In this particular case the year is the best candidate for primary key regardless of what other fields are in the table since it will make retrieving ranges of years possible as well as individual years. Once you set the right key then that id field is just so much garbage and can be removed.
The only time you need to invent a key is where there is no combination of fields that is unique or where the only fields that are unique are also volatile and will therefore have different values being inserted into them fairly frequently. Where you do find that inventing a key would be necessary you will often find that there is another real field that you have omitted from the table that contains the values you should be using as the key - for example if you have a parts table you will often find that the part manufacturers already have part numbers to uniquely identify the parts.

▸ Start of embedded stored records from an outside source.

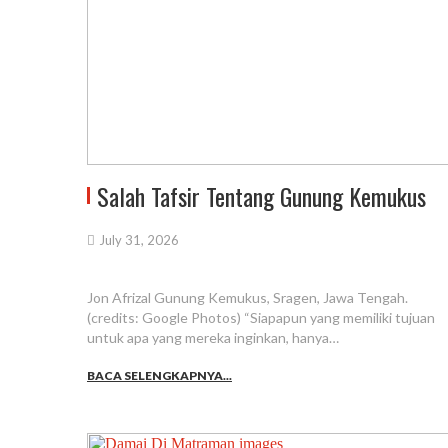
Salah Tafsir Tentang Gunung Kemukus
July 31, 2026
Jon Afrizal Gunung Kemukus, Sragen, Jawa Tengah.
(credits: Google Photos) “Siapapun yang memiliki tujuan
untuk apa yang mereka inginkan, hanya…
BACA SELENGKAPNYA...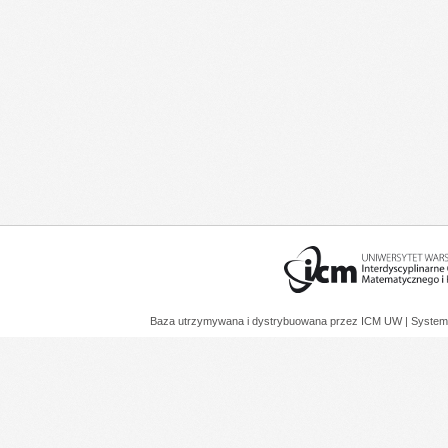
Baza utrzymywana i dystrybuowana przez
ICM UW
| System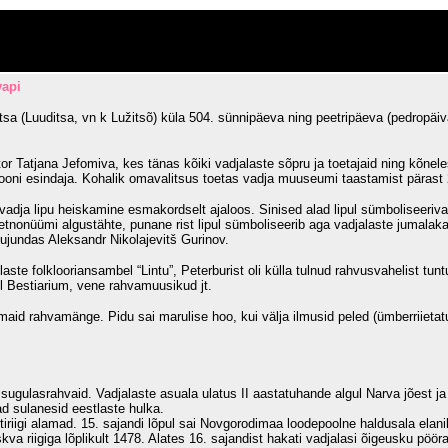
vapi
sa (Luuditsa, vn k Lužitsõ) küla 504. sünnipäeva ning peetripäeva (pedropäivä,
Tatjana Jefomiva, kes tänas kõiki vadjalaste sõpru ja toetajaid ning kõneles 
iooni esindaja. Kohalik omavalitsus toetas vadja muuseumi taastamist pärast 
vadja lipu heiskamine esmakordselt ajaloos. Sinised alad lipul sümboliseeriv
e etnonüümi algustähte, punane rist lipul sümboliseerib aga vadjalaste jumalak
jundas Aleksandr Nikolajevitš Gurinov.
aste folklooriansambel “Lintu”, Peterburist oli külla tulnud rahvusvahelist tu
 Bestiarium, vene rahvamuusikud jt.
aid rahvamänge. Pidu sai marulise hoo, kui välja ilmusid peled (ümberriietat
sugulasrahvaid. Vadjalaste asuala ulatus II aastatuhande algul Narva jõest ja P
d sulanesid eestlaste hulka.
tiriigi alamad. 15. sajandi lõpul sai Novgorodimaa loodepoolne haldusala elani
va riigiga lõplikult 1478. Alates 16. sajandist hakati vadjalasi õigeusku pöör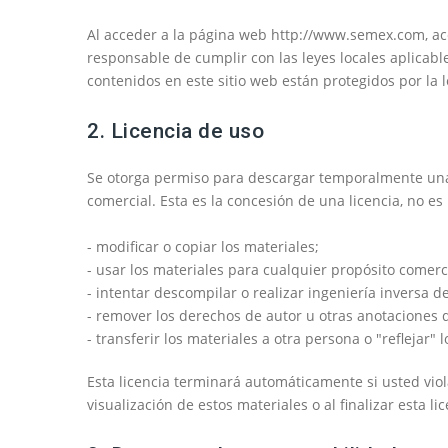
Al acceder a la página web http://www.semex.com, ace
responsable de cumplir con las leyes locales aplicable
contenidos en este sitio web están protegidos por la 
2. Licencia de uso
Se otorga permiso para descargar temporalmente una c
comercial. Esta es la concesión de una licencia, no es
- modificar o copiar los materiales;
- usar los materiales para cualquier propósito comerci
- intentar descompilar o realizar ingeniería inversa 
- remover los derechos de autor u otras anotaciones 
- transferir los materiales a otra persona o "reflejar" 
Esta licencia terminará automáticamente si usted vio
visualización de estos materiales o al finalizar esta 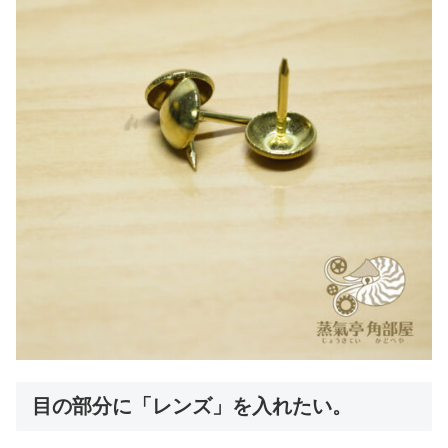
目の部分に「レンズ」を入れたい。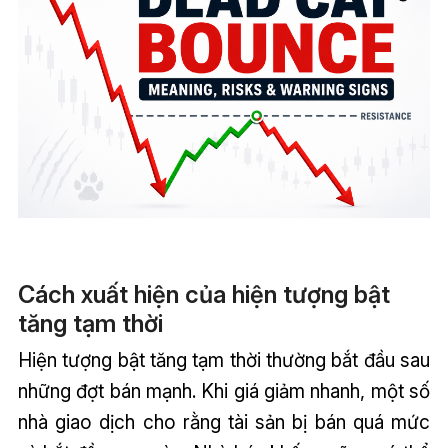
Cách xuất hiện của hiện tượng bật
tăng tạm thời
Hiện tượng bật tăng tạm thời thường bắt đầu sau
những đợt bán mạnh. Khi giá giảm nhanh, một số
nhà giao dịch cho rằng tài sản bị bán quá mức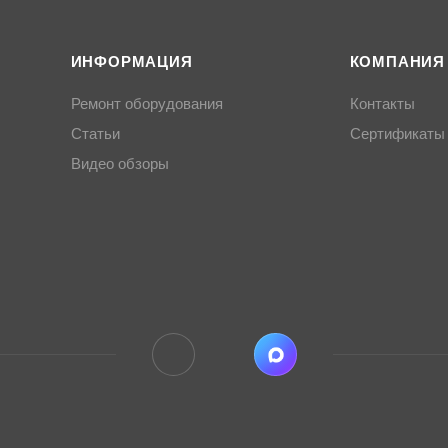
ИНФОРМАЦИЯ
КОМПАНИЯ
Ремонт оборудования
Контакты
Статьи
Сертификаты
Видео обзоры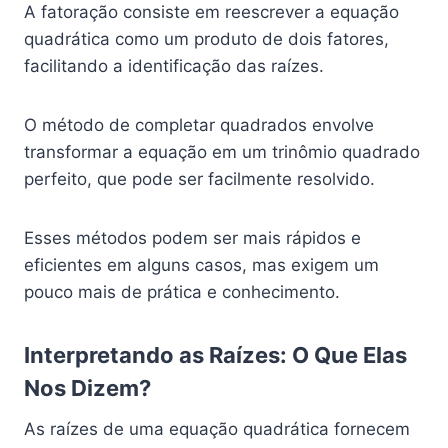
A fatoração consiste em reescrever a equação
quadrática como um produto de dois fatores,
facilitando a identificação das raízes.
O método de completar quadrados envolve
transformar a equação em um trinômio quadrado
perfeito, que pode ser facilmente resolvido.
Esses métodos podem ser mais rápidos e
eficientes em alguns casos, mas exigem um
pouco mais de prática e conhecimento.
Interpretando as Raízes: O Que Elas
Nos Dizem?
As raízes de uma equação quadrática fornecem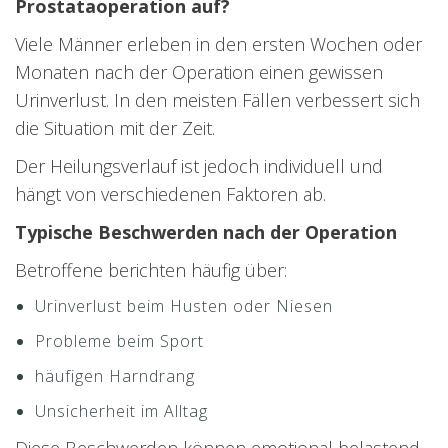
Prostataoperation auf?
Viele Männer erleben in den ersten Wochen oder
Monaten nach der Operation einen gewissen
Urinverlust. In den meisten Fällen verbessert sich
die Situation mit der Zeit.
Der Heilungsverlauf ist jedoch individuell und
hängt von verschiedenen Faktoren ab.
Typische Beschwerden nach der Operation
Betroffene berichten häufig über:
Urinverlust beim Husten oder Niesen
Probleme beim Sport
häufigen Harndrang
Unsicherheit im Alltag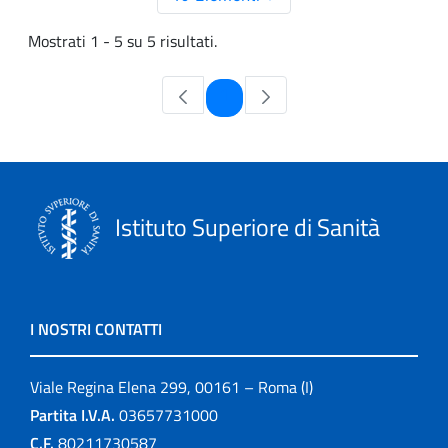
Mostrati 1 - 5 su 5 risultati.
Pagina
1
Istituto Superiore di Sanità
I NOSTRI CONTATTI
Viale Regina Elena 299, 00161 – Roma (I)
Partita I.V.A.
03657731000
C.F.
80211730587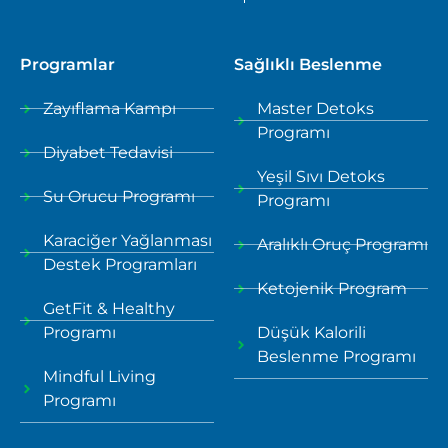
Programlar
Sağlıklı Beslenme
Zayıflama Kampı
Master Detoks
Programı
Diyabet Tedavisi
Yeşil Sıvı Detoks
Su Orucu Programı
Programı
Karaciğer Yağlanması
Aralıklı Oruç Programı
Destek Programları
Ketojenik Program
GetFit & Healthy
Programı
Düşük Kalorili
Beslenme Programı
Mindful Living
Programı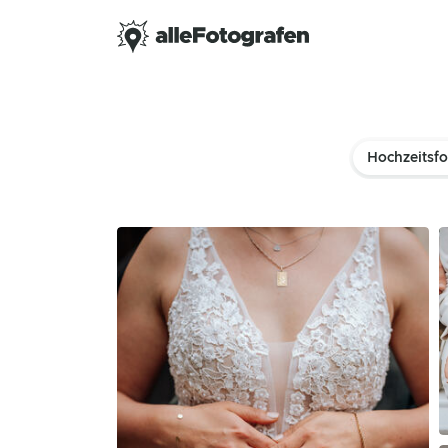
Hochzeitsfo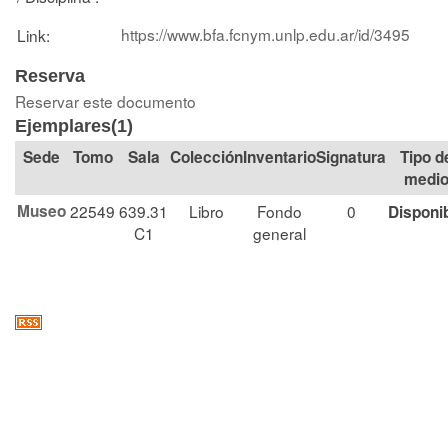
https://www.bfa.fcnym.unlp.edu.ar/id/3495
Link:
Reserva
Reservar este documento
Ejemplares(1)
Tomo
Sala
Colección
Signatura
Tipo d
medi
Museo
22549
639.31
Libro
Fondo
0
Disponi
C1
general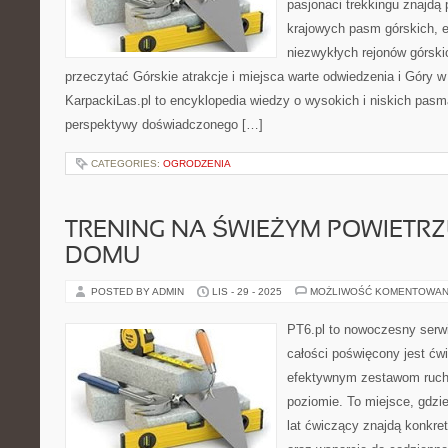
pasjonaci trekkingu znajdą
krajowych pasm górskich, e
niezwykłych rejonów górski
przeczytać Górskie atrakcje i miejsca warte odwiedzenia i Góry 
KarpackiLas.pl to encyklopedia wiedzy o wysokich i niskich pasm
perspektywy doświadczonego […]
CATEGORIES:
OGRODZENIA
TRENING NA ŚWIEŻYM POWIETRZU
DOMU
POSTED BY ADMIN
LIS - 29 - 2025
MOŻLIWOŚĆ KOMENTOWAN
PT6.pl to nowoczesny serwi
całości poświęcony jest ćw
efektywnym zestawom ruc
poziomie. To miejsce, gdzie
lat ćwiczący znajdą konkre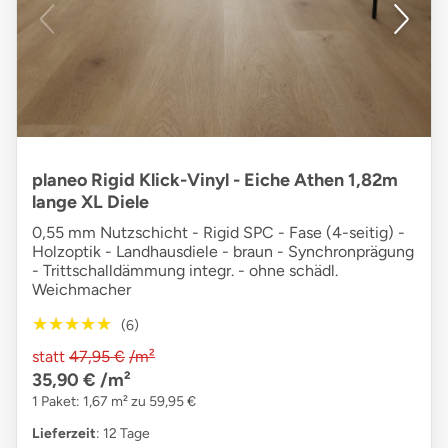
planeo Rigid Klick-Vinyl - Eiche Athen 1,82m
lange XL Diele
0,55 mm Nutzschicht - Rigid SPC - Fase (4-seitig) -
Holzoptik - Landhausdiele - braun - Synchronprägung
- Trittschalldämmung integr. - ohne schädl.
Weichmacher
★★★★★
★★★★★
(6)
statt
47,95 €
/m²
35,90 €
/m²
1 Paket: 1,67 m² zu 59,95 €
Lieferzeit
: 12 Tage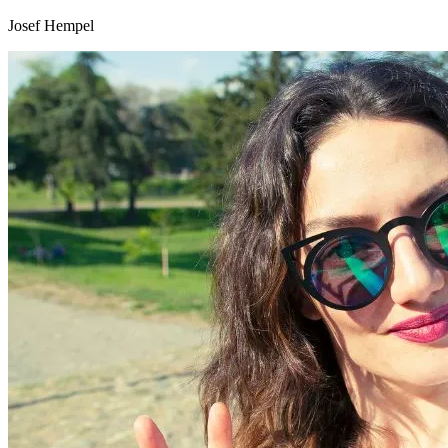
Josef Hempel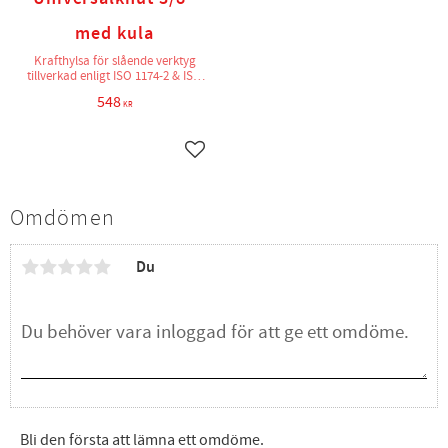
med kula
Krafthylsa för slående verktyg
tillverkad enligt ISO 1174-2 & ISO
2725-2
548
KR
Lägg till i favoriter
Omdömen
Du
Bli den första att lämna ett omdöme.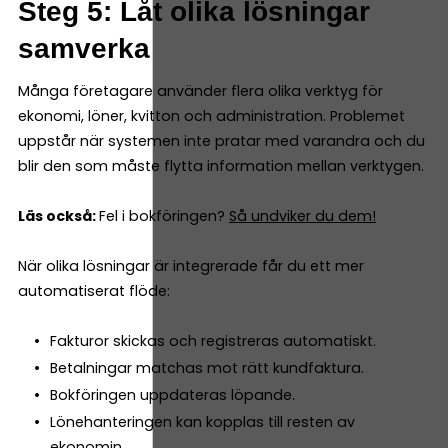
Steg 5: Låt olika lösningar
samverka
Många företagare använder flera olika verktyg för
ekonomi, löner, kvitton och administration. Problemet
uppstår när systemen inte pratar med varandra och du
blir den som måste flytta information mellan verktygen.
Läs också:
Fel i bokföringen?
Så undviker du dem!
När olika lösningar är integrerade får du ett mer
automatiserat flöde:
Fakturor skickas och registreras automatiskt.
Betalningar matchas mot rätt kundfaktura.
Bokföringen uppdateras löpande.
Lönehanteringen kan kopplas till resten av
ekonomin.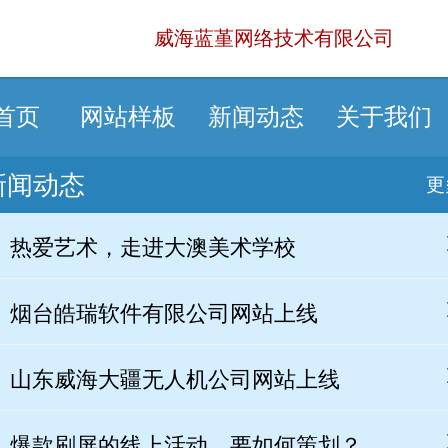
威海蓝堇网络技术有限公司
首页
网站样板
新闻动态
关于我们
新闻动态
更
热爱艺术，走进大澳美术学校
烟台皓瑞软件有限公司网站上线
山东威海大疆无人机公司网站上线
爆款刷屏的线上活动，要如何策划？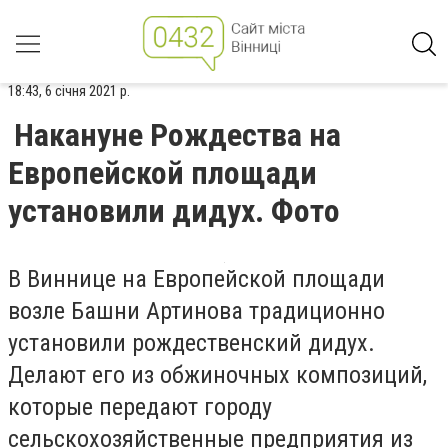
18:43, 6 січня 2021 р.
Накануне Рождества на
Европейской площади
установили дидух. Фото
В Виннице на Европейской площади
возле Башни Артинова традиционно
установили рождественский дидух.
Делают его из обжиночных композиций,
которые передают городу
сельскохозяйственные предприятия из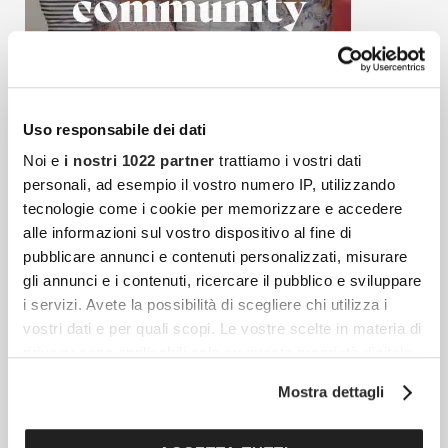
Uso responsabile dei dati
Noi e
i nostri 1022 partner
trattiamo i vostri dati
personali, ad esempio il vostro numero IP, utilizzando
tecnologie come i cookie per memorizzare e accedere
alle informazioni sul vostro dispositivo al fine di
Articoli più recenti
pubblicare annunci e contenuti personalizzati, misurare
gli annunci e i contenuti, ricercare il pubblico e sviluppare
i servizi. Avete la possibilità di scegliere chi utilizza i
Federica Pellegrini È Incinta: L’annuncio Della
vostri dati e per quali scopi. Le vostre scelte in materia di
Gravidanza Sui Social
privacy sono applicabili solo su questa proprietà digitale
in cui avete effettuato le vostre scelte. È possibile
Federica Pellegrini, una delle atlete italiane
Mostra dettagli
modificare o revocare il proprio consenso in qualsiasi
più iconiche degli ultimi decenni, ha
momento dalla Dichiarazione sui cookie o facendo clic
annunciato a grande sorpresa di essere in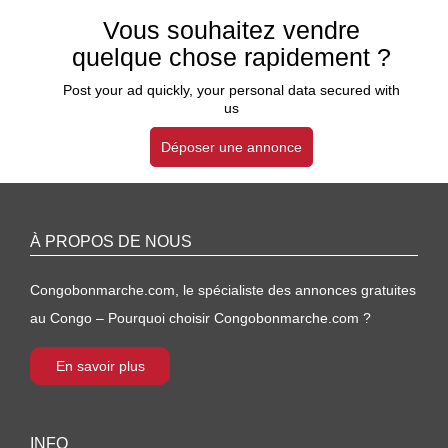
Vous souhaitez vendre
quelque chose rapidement ?
Post your ad quickly, your personal data secured with
us
Déposer une annonce
À PROPOS DE NOUS
Congobonmarche.com, le spécialiste des annonces gratuites
au Congo – Pourquoi choisir Congobonmarche.com ?
En savoir plus
INFO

So it all comes down to whether you want to do it properly and build a database that works efficiently using the most appropriate keys or clutter your tables with junk so as to slow everything down.
Its really up to you but I actually prefer to use surrogate key rather than a natural one. The reason being ease of reference between multiple table relationships. Purists may look down on it but generally it makes application programming and URL references to entities more concrete. I would keep id as the pk and make a_id and year a unique key. Either way it s debate and it really isn’t going to make or break anything. Most systems I’ve worked on use surrogates rather natural keys to identify rows in the database. Its only in certain cases regarding m:n relationships whether the composite between two foreign key references are used in place of a surrogate.
Here is one question though – isn’t the new “version” of product x actually an entirely new product? It seems to me if I were to release foo product 2008 the foo product 2009 would be entirely separate in theory. In that case every new year warrants an entirely new product to be created?